• [WORK TO BE COMPLETED]: Repeat the data word for word. Do not include the pictures.
━━━━━ DATA ━━━━━
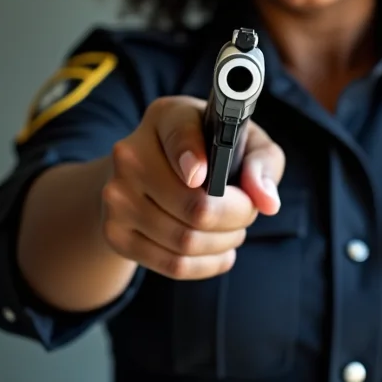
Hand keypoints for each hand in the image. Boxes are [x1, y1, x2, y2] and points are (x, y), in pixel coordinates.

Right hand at [100, 96, 284, 280]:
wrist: (149, 173)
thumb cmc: (212, 151)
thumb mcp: (244, 141)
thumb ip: (261, 162)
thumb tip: (266, 201)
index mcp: (167, 116)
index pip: (179, 135)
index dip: (193, 158)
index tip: (203, 176)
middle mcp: (131, 153)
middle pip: (194, 204)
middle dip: (237, 216)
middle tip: (248, 212)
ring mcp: (117, 195)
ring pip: (185, 240)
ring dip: (224, 243)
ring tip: (235, 231)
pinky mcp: (115, 233)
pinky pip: (171, 264)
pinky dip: (206, 265)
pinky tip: (221, 252)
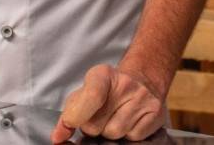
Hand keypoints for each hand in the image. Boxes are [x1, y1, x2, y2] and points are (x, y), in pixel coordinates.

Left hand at [51, 64, 166, 142]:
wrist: (142, 81)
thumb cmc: (108, 91)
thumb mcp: (84, 94)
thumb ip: (69, 115)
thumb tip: (58, 137)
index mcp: (102, 75)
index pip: (91, 97)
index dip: (76, 116)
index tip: (70, 124)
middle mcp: (126, 84)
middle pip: (97, 125)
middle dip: (93, 127)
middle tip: (100, 116)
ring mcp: (143, 98)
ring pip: (114, 134)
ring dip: (110, 132)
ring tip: (114, 118)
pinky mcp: (156, 113)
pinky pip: (133, 138)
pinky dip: (128, 135)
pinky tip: (129, 122)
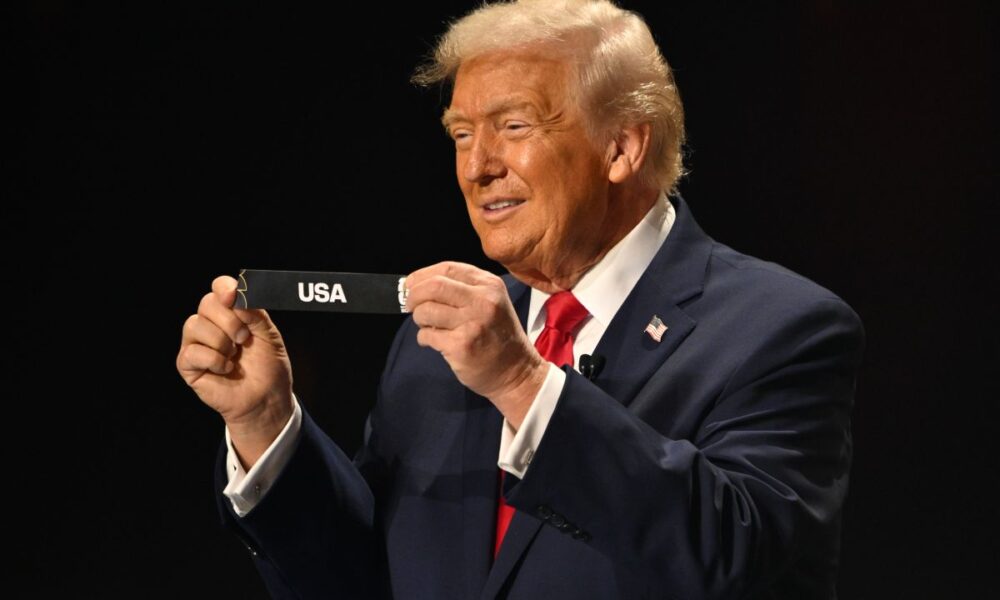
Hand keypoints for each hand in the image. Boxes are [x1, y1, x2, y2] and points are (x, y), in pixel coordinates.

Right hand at [177, 275, 293, 466]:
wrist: (267, 397)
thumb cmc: (267, 366)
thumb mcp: (268, 334)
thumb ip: (254, 312)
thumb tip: (235, 296)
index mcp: (230, 312)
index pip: (219, 287)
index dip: (224, 288)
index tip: (234, 297)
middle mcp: (210, 324)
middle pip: (206, 303)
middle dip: (230, 321)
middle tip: (244, 339)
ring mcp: (196, 343)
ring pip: (195, 324)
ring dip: (222, 342)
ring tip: (234, 356)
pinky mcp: (187, 364)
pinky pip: (193, 351)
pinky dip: (215, 360)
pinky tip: (226, 369)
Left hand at [405, 262, 547, 427]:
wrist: (516, 371)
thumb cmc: (498, 336)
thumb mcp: (491, 302)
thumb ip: (462, 289)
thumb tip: (418, 285)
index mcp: (489, 285)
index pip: (447, 268)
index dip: (422, 276)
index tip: (411, 285)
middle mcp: (483, 300)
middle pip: (433, 286)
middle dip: (413, 295)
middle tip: (410, 305)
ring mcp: (473, 323)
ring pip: (426, 311)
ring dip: (419, 319)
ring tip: (428, 326)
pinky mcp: (462, 346)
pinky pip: (427, 335)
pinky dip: (424, 338)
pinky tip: (435, 342)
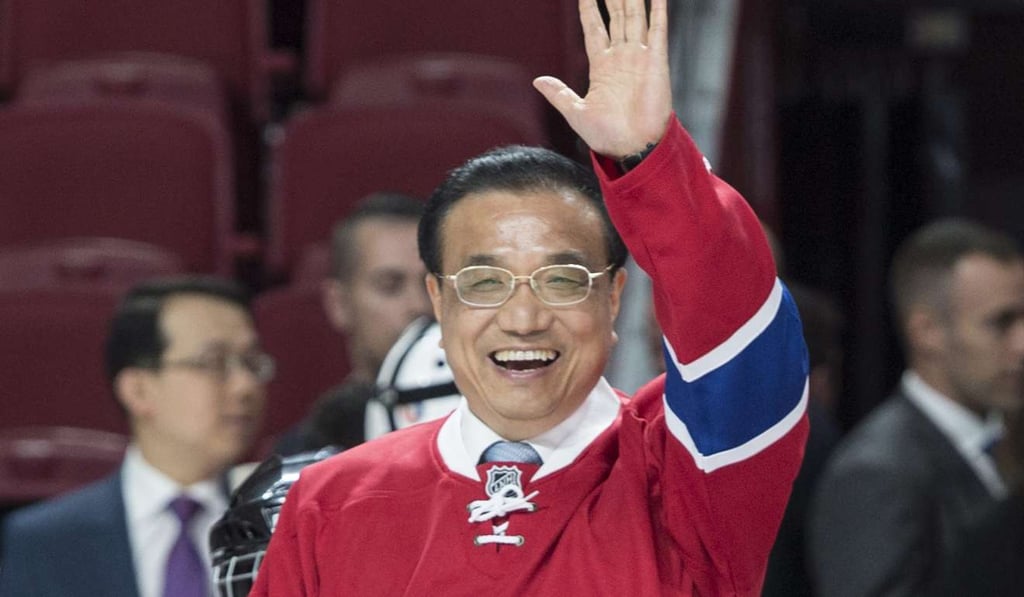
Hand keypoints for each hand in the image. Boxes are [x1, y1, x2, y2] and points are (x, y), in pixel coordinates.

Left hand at [533, 0, 672, 158]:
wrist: (633, 147)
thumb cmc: (606, 135)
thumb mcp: (576, 112)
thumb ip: (559, 94)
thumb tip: (536, 81)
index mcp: (601, 67)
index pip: (594, 28)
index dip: (589, 9)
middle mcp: (621, 57)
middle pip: (615, 17)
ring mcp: (639, 57)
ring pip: (635, 17)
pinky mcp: (657, 61)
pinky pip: (658, 30)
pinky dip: (658, 11)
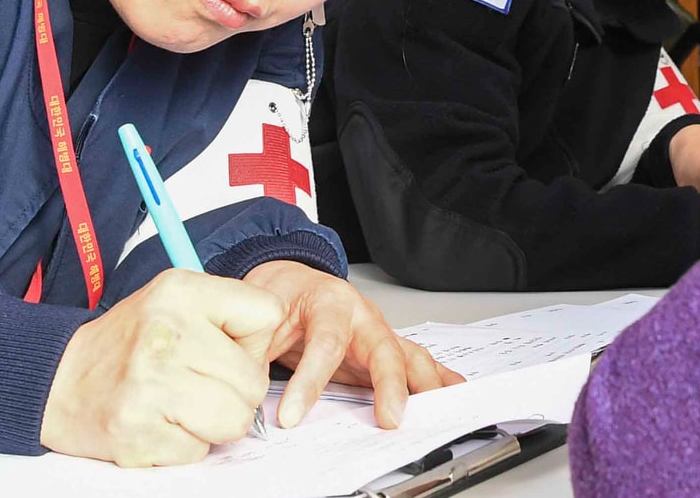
━━━━━
• [RESULT FOR THIS TASK]:
Hand keypoints for each hand in the image. Boxes are [x1, y1, x2, y2] and points are (x, y), in pixel coordinates.

Right hand at [100, 96, 284, 280]:
wrist: (149, 173)
thumb cmc: (212, 151)
thumb mcp: (244, 141)
thumb ip: (261, 162)
thumb tip: (266, 201)
index mcp: (167, 116)
index pip: (179, 135)
index dip: (193, 158)
index tip: (203, 176)
middle mcp: (131, 153)
middle pip: (194, 204)
middle dip: (237, 216)
middle tip: (248, 212)
ring mcp: (117, 195)
ring pip: (185, 240)
ring dip: (224, 243)
ring tip: (235, 231)
pinky mcp: (115, 233)
pinky pip: (171, 264)
pinky dip: (206, 265)
pinky tip: (221, 252)
Hand keypoints for each hand in the image. Boxes are [x1, y1, x2, y2] and points are (x, y), in pixel coordinates.

Left hand at [51, 64, 166, 142]:
wrist: (142, 81)
thumb cmc: (108, 91)
thumb mcp: (84, 94)
thumb ip: (69, 115)
thumb tip: (58, 137)
index mcp: (102, 75)
index pip: (91, 97)
index dip: (76, 116)
index tip: (70, 124)
middle mcp: (126, 84)
middle pip: (97, 125)
middle dip: (93, 127)
middle tip: (100, 116)
ring mcp: (143, 98)
ring pip: (114, 134)
ring dip: (110, 132)
ring tip: (114, 118)
pinky mcp: (156, 113)
pinky pip: (133, 138)
pinky dip: (128, 135)
pinky tip: (129, 122)
Hand keypoints for each hand in the image. Boxes are [x1, y1, x2, y2] and points are (x, y), in pixel coordinates.

Right hand at [177, 275, 293, 466]:
wrist: (267, 397)
thumb cmc: (267, 366)
thumb mcp: (268, 334)
thumb ip: (254, 312)
thumb tip: (235, 296)
index mcp: (230, 312)
index pip: (219, 287)
index dip: (224, 288)
index tip: (234, 297)
middle mcp: (210, 324)
middle pip: (206, 303)
middle dip: (230, 321)
middle tip: (244, 339)
ring mcp: (196, 343)
ring pip: (195, 324)
ring dip: (222, 342)
ring tip: (234, 356)
pinky mcp: (187, 364)
pinky pip: (193, 351)
pinky dip: (215, 360)
pinky tip: (226, 369)
Left hand at [405, 262, 547, 427]:
wrist: (516, 371)
thumb cmc: (498, 336)
thumb mcp: (491, 302)
thumb ip: (462, 289)
thumb tip: (418, 285)
index mcp: (489, 285)
index pip: (447, 268)
index dip: (422, 276)
index tip: (411, 285)
middle mcp: (483, 300)
middle pip: (433, 286)
middle dip: (413, 295)
middle tip: (410, 305)
ring mcp: (473, 323)
ring pip: (426, 311)
ring dip: (419, 319)
ring tip: (428, 326)
pinky mcp: (462, 346)
pinky pip: (427, 335)
pinky dip: (424, 338)
pinky tip: (435, 342)
Hand keypoints for each hand in the image. Boxes are [x1, y1, x2, y2] and points are (x, y), in pixel coordinates.

Left hand at [533, 0, 672, 158]:
wrist: (633, 147)
thumb cmc: (606, 135)
thumb mcp: (576, 112)
thumb ip: (559, 94)
thumb tip: (536, 81)
index mcp: (601, 67)
index pip: (594, 28)
index dip: (589, 9)
middle mcp: (621, 57)
middle pip: (615, 17)
ring mcp: (639, 57)
ring pip: (635, 17)
pinky mcp: (657, 61)
pinky pip: (658, 30)
pinky dip: (658, 11)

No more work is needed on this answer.